Der Kampf auf dem KI-Markt ist längst eröffnet: Der Hersteller Open AI hat Chat GPT ins Rennen geschickt, aber auch an einem Konterpart zur Erkennung jener Texte gearbeitet. „Classifier“ soll künftig als Detektivtool genutzt werden können, um KI-Texte als solche entlarven zu können. Dass KI-Programme erst auf dem Vormarsch sind, ist alleine daran festzustellen, wie groß die Konkurrenz alleine in Bezug auf die aktuell verfügbaren Sprachmodellen ist: Google arbeitet an der Entwicklung von LaMDA, und auch sonst wollen andere Tools wie Claude, Character.AI, Wordtune, Sparrow ChatGPT die Stirn bieten. Der Einsatz von künstlichen Intelligenzen in deutschen Klassenzimmern wird nicht aufzuhalten sein – doch vielleicht muss es das auch nicht.

Auf den sinnvollen Umgang im Unterricht kommt es an

Chat GPT soll nach wie vor eine Bereicherung sein. Und diese Stärken sollten sich Schulen zu eigen machen. Daher ist es unerlässlich, sich mit den guten und schlechten Seiten des Tools zu beschäftigen und ihr Wissen im Unterricht aufzugreifen:

– Kritischer Umgang mit ChatGPT zum Unterrichtsthema machen: Lehrende sollten sich der technischen Herausforderung stellen und sich in der Verantwortung sehen, sich eingehend mit den Grundlagen der KI zu beschäftigen und den SchülerInnen die Chancen und Grenzen der KI darzulegen. Es gilt, die Anwendung von KI kritisch zu reflektieren und sie zu einem maßvollen Umgang mit den Systemen zu erziehen.

– ChatGPT als Lerntutor: Schließlich können auch Lehrkräfte vom Tool profitieren: Erstens kann es bei den Vorbereitungen der Unterrichtsstunden behilflich sein, zweitens können LehrerInnen ein Monitoring der KI-Antworten übernehmen und ihren SchülerInnen ihn sodann als Lerntutor zur Verfügung stellen. Dadurch kann eine individuellere Lernbetreuung am Wissensstand und Lerntempo erfolgen.

– KIs als Sprach- und Formulierungsassistent: Die Sprachmodelle können fremdsprachige Lernmaterialien ins deutsche Übersetzen und sind auch sonst nützlich, um SchülerInnen sprachliche Baustellen aufzuzeigen.

Für den Klassenraum gilt: Die Zukunft ist jetzt!

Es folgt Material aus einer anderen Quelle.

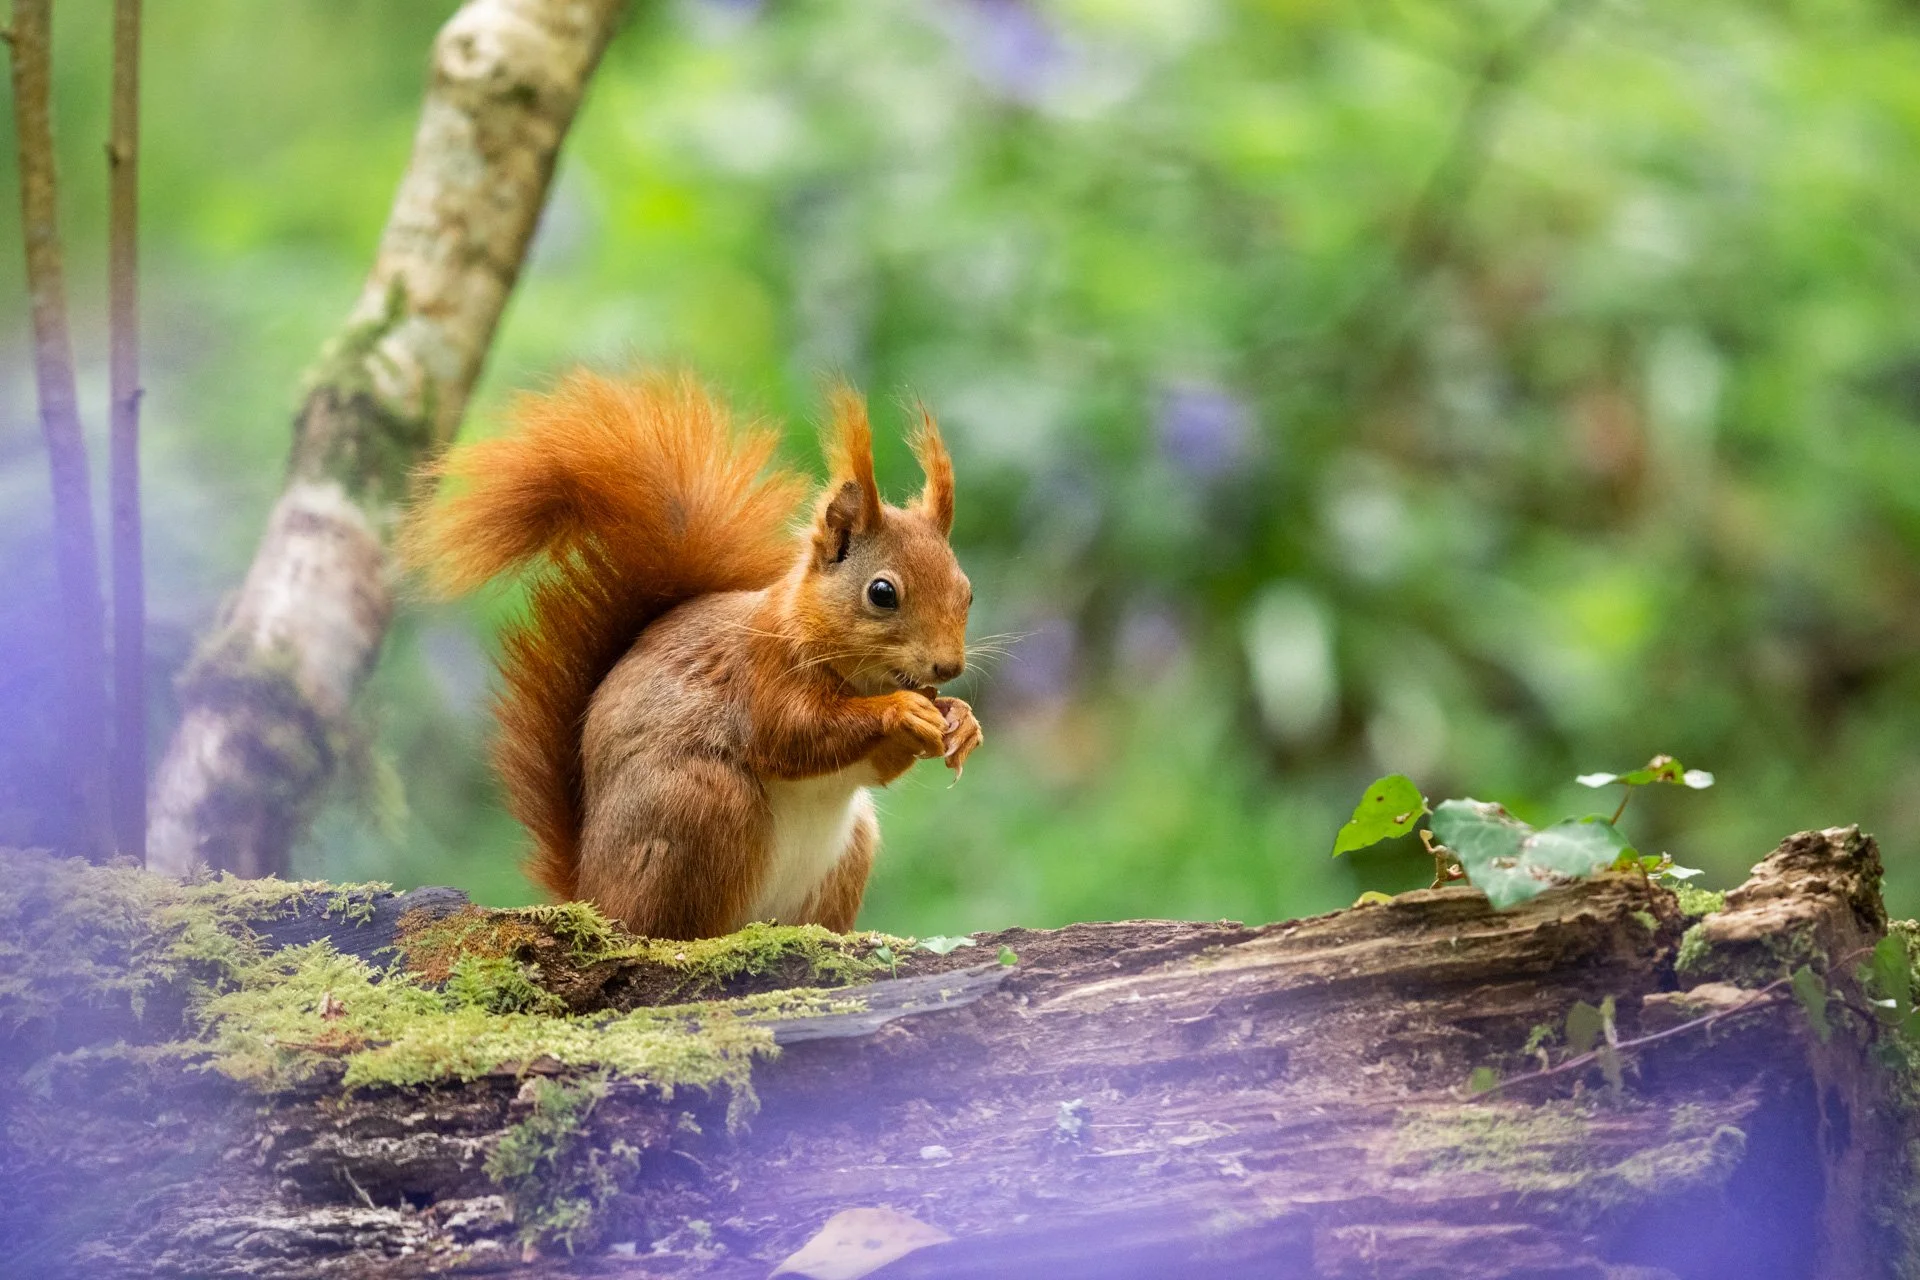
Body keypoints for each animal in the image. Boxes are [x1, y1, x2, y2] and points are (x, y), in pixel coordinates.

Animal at [402, 372, 982, 940]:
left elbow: (877, 766)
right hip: (701, 807)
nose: (948, 668)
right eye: (882, 593)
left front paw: (961, 721)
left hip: (849, 847)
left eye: (968, 591)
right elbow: (792, 735)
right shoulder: (761, 671)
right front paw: (903, 710)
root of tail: (591, 895)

Das deutsche Bildungssystem steht im Zugzwang. Es ist keine hinnehmbare Option, sprachbasierte KIs wie ChatGPT und Co. aus dem Schulalltag zu verbannen und den Gebrauch solcher Programm zu verbieten. Allerdings dürfen sich auch Eltern nicht aus der Verantwortung ziehen, obwohl der häusliche Gebrauch der Software zwangsläufig nicht verhindert werden – doch das muss es auch nicht. Wäre es vielleicht nicht angebrachter, sich um eine Regulierung und den kritischen Einsatz solcher KI-Systeme zu bemühen und die SchülerInnen an der Debatte teilhaben zu lassen? Sowieso sollte das gängige Bildungsmodell auf den Prüfstand gestellt werden: Inwieweit spiegelt es noch die eigentlichen Bedarfe der SchülerInnen im Zeitalter von KI wider? Ist die Definition von „Bildung“ mit Rücksicht auf die immer fortschreitende Digitalisierung überholt? Das sind die Fragen, die sich die Schulpolitik, LehrerInnen und Eltern nicht erst künftig, sondern schon jetzt, im Jahre 2023 stellen sollten.